3. **Property Analysis**: For your best clustering (highest silhouette score):
   - Calculate the mean HOMO-LUMO gap for each cluster
   - Identify which cluster has the smallest average gap (potentially most interesting for organic electronics)
   - Report the percentage of aromatic molecules in each cluster

4. **Chemical Interpretation**: Write 2-3 sentences explaining what chemical features distinguish the cluster with the smallest gap from others.

#### Part B: Comparing Molecular Representations (Advanced)

The tutorial used **Morgan fingerprints**, which encode 2D molecular topology (atoms and bonds). However, for 3D-sensitive properties like HOMO-LUMO gap, representations that encode **3D geometry** may be more appropriate.
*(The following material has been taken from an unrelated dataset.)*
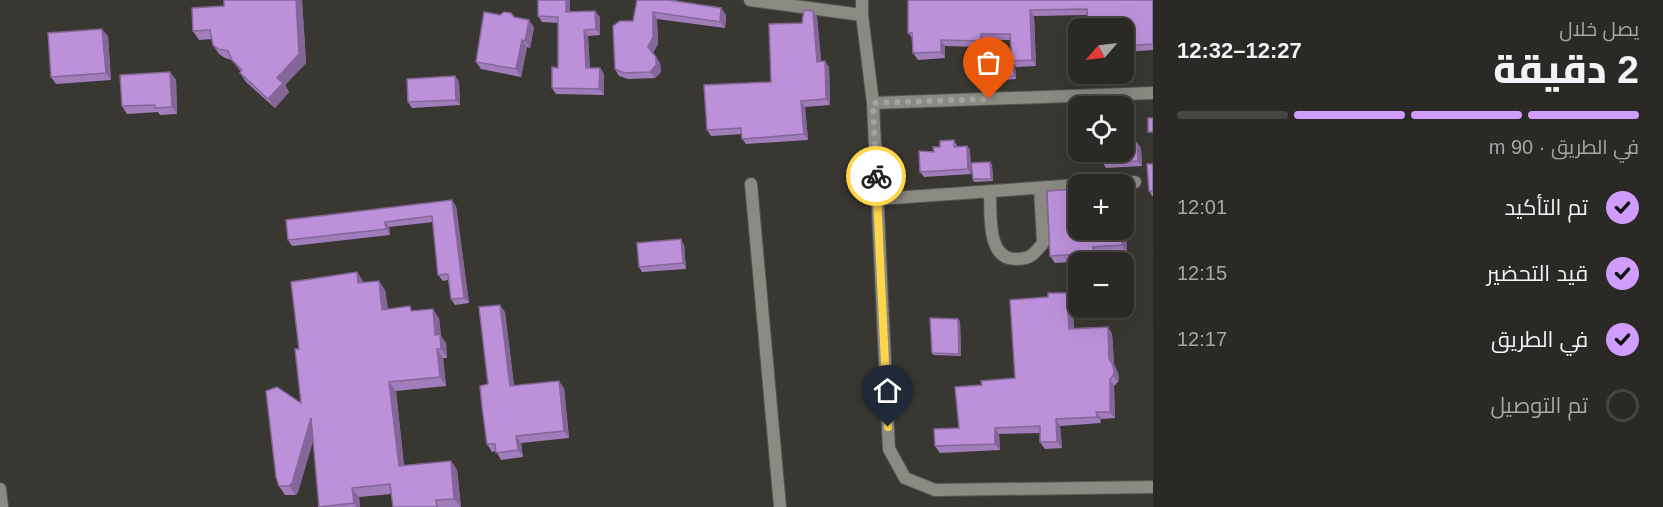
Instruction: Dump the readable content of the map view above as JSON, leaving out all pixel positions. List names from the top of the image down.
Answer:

**Task**: Compare different molecular representations for PCA, UMAP visualization, and clustering:

| Representation | Type | What it Encodes | Library |
|----------------|------|-----------------|---------|
| **Morgan/ECFP** | 2D | Atom environments, connectivity | RDKit |
| **Behler-Parrinello Symmetry Functions** | 3D | Local atomic environments via radial/angular functions | DScribe, AMP |
| **SOAP (Smooth Overlap of Atomic Positions)** | 3D | Local atomic density with rotational invariance | DScribe, quippy |
| **Coulomb Matrix** | 3D | Nuclear charges and distances | DScribe |

**Steps**:
1. Install DScribe: `pip install dscribe`
2. Extract 3D coordinates from the QM9 XYZ files (already parsed in `molecules_raw`)
3. Generate Behler-Parrinello or SOAP descriptors for each molecule
4. Repeat the PCA, UMAP, and K-means analysis with the new representations
5. Compare: Do 3D representations produce different clusters? Do they correlate better with electronic properties?

**Example using DScribe for SOAP**:

In [None]:
from dscribe.descriptors import SOAP
from ase import Atoms

# Create SOAP descriptor
soap = SOAP(
    species=["C", "H", "O", "N", "F"],
    r_cut=5.0,
    n_max=8,
    l_max=6,
    average="inner"  # Average over atoms to get molecule-level descriptor
)

# Convert QM9 molecule to ASE Atoms object
def mol_to_ase(mol_data):
    return Atoms(
        symbols=mol_data['atoms'],
        positions=mol_data['coordinates']
    )

# Generate SOAP descriptors
soap_fingerprints = np.array([
    soap.create(mol_to_ase(mol)) for mol in molecules_raw
])

**Discussion Questions**:
- How do the UMAP embeddings differ between 2D (Morgan) and 3D (SOAP) representations?
- Which representation produces clusters that better separate molecules by HOMO-LUMO gap?
- For which properties might 2D fingerprints be sufficient, and for which are 3D representations essential?

**Deliverables:**
- Silhouette scores for k=4, 8, 10 with Morgan fingerprints
- UMAP plots colored by cluster
- (Advanced) Comparison of Morgan vs SOAP/Behler-Parrinello representations
- A brief written interpretation of your findings

**Hint:** You can use the `df_valid` DataFrame, `morgan_fingerprints` array, and `molecules_raw` list from the tutorial.